Неожиданно явился уланский корнет Всеволод Костомаров, молодой литератор, подающий надежды. Только что в Петербурге виделся он со знаменитым поэтом Михайловым. Невзрачный корнет смотрел искательно, виновато, младшая Славутинская находила, что глаза его напоминают глаза собаки, которую ни за что ударили палкой. Но знакомство с самим Михайловым возвышало корнета, рисовало его более значительным. Костомаров выпил чаю, съел три булки с ветчиною и удалился.
Заговорили о славном поэте, о статье его, о воспитании женщин, о значении их в семье и обществе. Разумеется, рыцарство Заичневского никак не шло в сравнение с великим рыцарством Михайлова, как не идет в сравнение мальчишеская шалость с деятельностью не мальчика, но мужа.
Михайлов публиковал свои сочинения в «Современнике». Чернышевский, бросивший как-то, что женский вопрос хорош тогда, когда нет других вопросов, весьма проигрывал в прекрасных очах рядом с Михайловым. Даже происхождение поэта от киргизской княжны и тяглого в прошлом человека придавало ему особенный, романтичный ореол. Заичневскому с обиды хотелось объявить, что и он по матушке Юсупов: уж слишком обидно снисходила к нему Наденька, за которую он полез в драку.

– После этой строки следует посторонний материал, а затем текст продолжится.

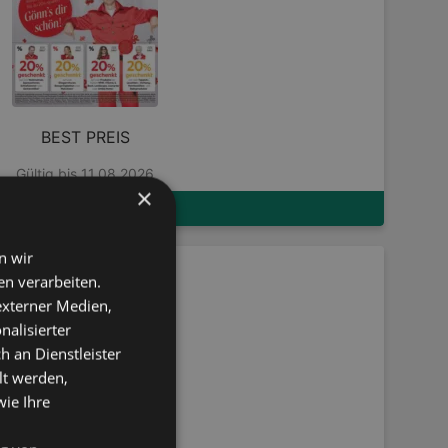
BEST PREIS
Gültig bis 11.08.2026
×
ZUM FLUGBLATT
n wir
n verarbeiten.
 externer Medien,
nalisierter
an Dienstleister
lt werden,
wie Ihre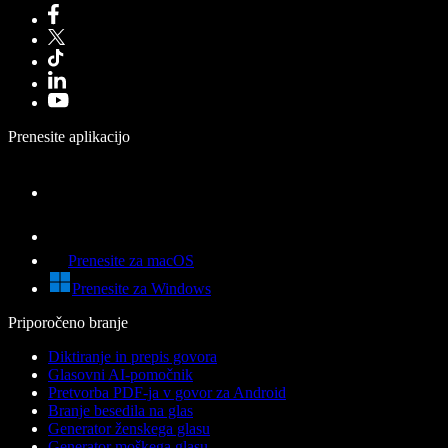
Prenesite aplikacijo
Prenesite za macOS
Prenesite za Windows
Priporočeno branje
Diktiranje in prepis govora
Glasovni AI-pomočnik
Pretvorba PDF-ja v govor za Android
Branje besedila na glas
Generator ženskega glasu
Generator moškega glasu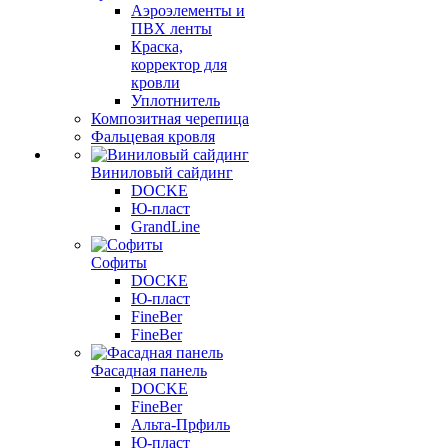
Аэроэлементы и
ПВХ ленты
Краска,
корректор для
кровли
Уплотнитель
Композитная черепица
Фальцевая кровля
Виниловый сайдинг
DOCKE
Ю-пласт
GrandLine
Софиты
DOCKE
Ю-пласт
FineBer
FineBer
Фасадная панель
DOCKE
FineBer
Альта-Прфиль
Ю-пласт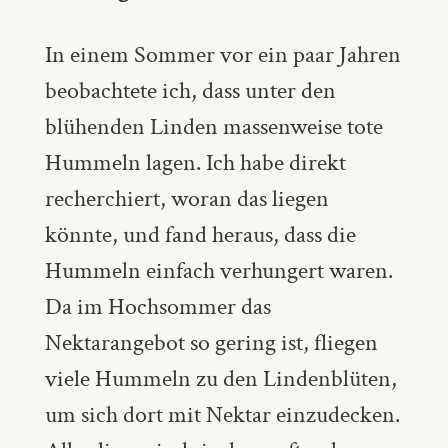
In einem Sommer vor ein paar Jahren
beobachtete ich, dass unter den
blühenden Linden massenweise tote
Hummeln lagen. Ich habe direkt
recherchiert, woran das liegen
könnte, und fand heraus, dass die
Hummeln einfach verhungert waren.
Da im Hochsommer das
Nektarangebot so gering ist, fliegen
viele Hummeln zu den Lindenblüten,
um sich dort mit Nektar einzudecken.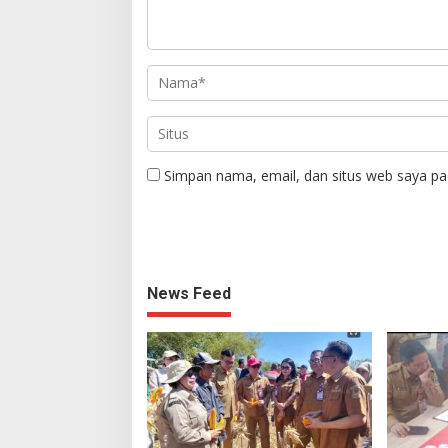
Simpan nama, email, dan situs web saya pa
News Feed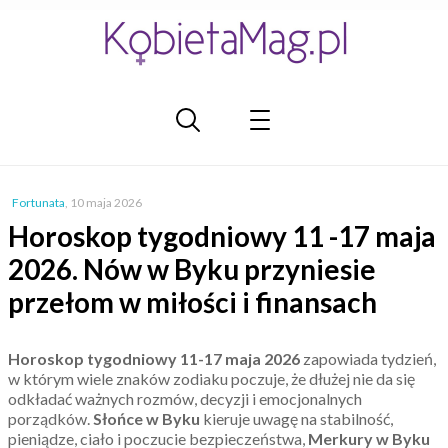
Fortunata
,
10 maja 2026
Horoskop tygodniowy 11 -17 maja
2026. Nów w Byku przyniesie
przełom w miłości i finansach
Horoskop tygodniowy 11-17 maja 2026
zapowiada tydzień,
w którym wiele znaków zodiaku poczuje, że dłużej nie da się
odkładać ważnych rozmów, decyzji i emocjonalnych
porządków.
Słońce w Byku
kieruje uwagę na stabilność,
pieniądze, ciało i poczucie bezpieczeństwa,
Merkury w Byku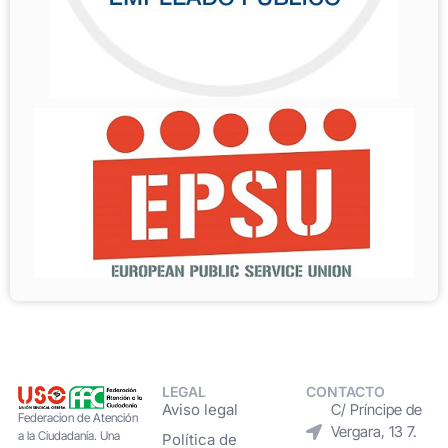
LEGAL
CONTACTO
Aviso legal
C/ Príncipe de
Federacion de Atención
Vergara, 13 7.
a la Ciudadanía. Una
Política de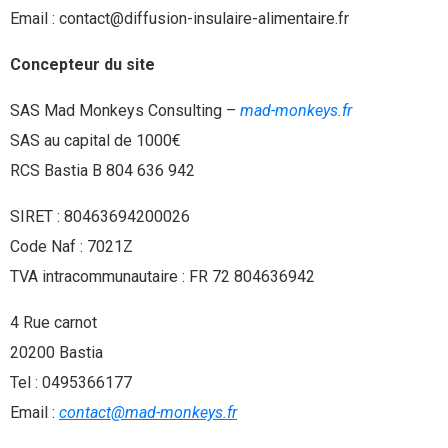
Email : contact@diffusion-insulaire-alimentaire.fr
Concepteur du site
SAS Mad Monkeys Consulting –
mad-monkeys.fr
SAS au capital de 1000€
RCS Bastia B 804 636 942
SIRET : 80463694200026
Code Naf : 7021Z
TVA intracommunautaire : FR 72 804636942
4 Rue carnot
20200 Bastia
Tel : 0495366177
Email :
contact@mad-monkeys.fr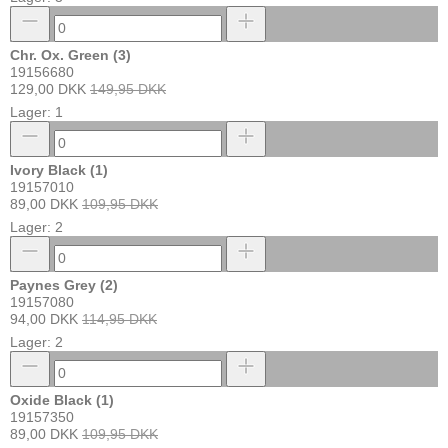
Chr. Ox. Green (3)
19156680
129,00 DKK
149,95 DKK
Lager: 1
Ivory Black (1)
19157010
89,00 DKK
109,95 DKK
Lager: 2
Paynes Grey (2)
19157080
94,00 DKK
114,95 DKK
Lager: 2
Oxide Black (1)
19157350
89,00 DKK
109,95 DKK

Старик Славутинский, избавлявший молодежь весьма деликатно от своего присутствия, все-таки возвращался из кабинета слушать этого грека, Перикла Эммануиловича. Студент был образован не по летам, и то, что говорил он, было и знакомо и — непостижимой новизны. Разумеется, и Милль, и Бокль, и Луи-Блан, и Прудон, я Спенсер, и Шлоссер были известны старому литератору. Однако в речах Аргиропуло звучало какое-то практическое российское толкование отвлеченных заморских теорий. Даже этот неуемный, как бишь его, Заичневский (Степан Тимофеевич не жаловал громогласных юнцов), стихал и слушал, и в близоруких глазах его играл нетерпеливый ум. Впрочем, он подрался за девочек, что рисует его со стороны благородной. Как же быть в этой ужасной империи, где чиновники образованные, изящные в манерах, принадлежащие, казалось бы, к кругу жантильомов, служат суеверной дикости необразованных классов? Мальчики эти занимаются литографированием запрещенной литературы (Степан Тимофеевич и это знал), но что же им делать?! Они жаждут распространить просвещение. Они действуют подпольно, негласно, но разве не самодержавная власть, подпольная по самой своей сути, повергает их на этот путь? Однако какова Россия? Не прошло и пяти лет с окончания темной эпохи недоброй памяти царя Николая Павловича, как страна забурлила, задвигалась, предъявив миру лучшие свои сердца! Скоро, очень скоро грянут перемены важные, исторически необходимые, болезненно назревшие, и, может быть, тот самый социализм, о котором так умно и чисто говорит этот мальчик Перикл, похожий на того аптичного своего тезку, восторжествует к радости и счастью всех сословий огромной пробуждающейся страны?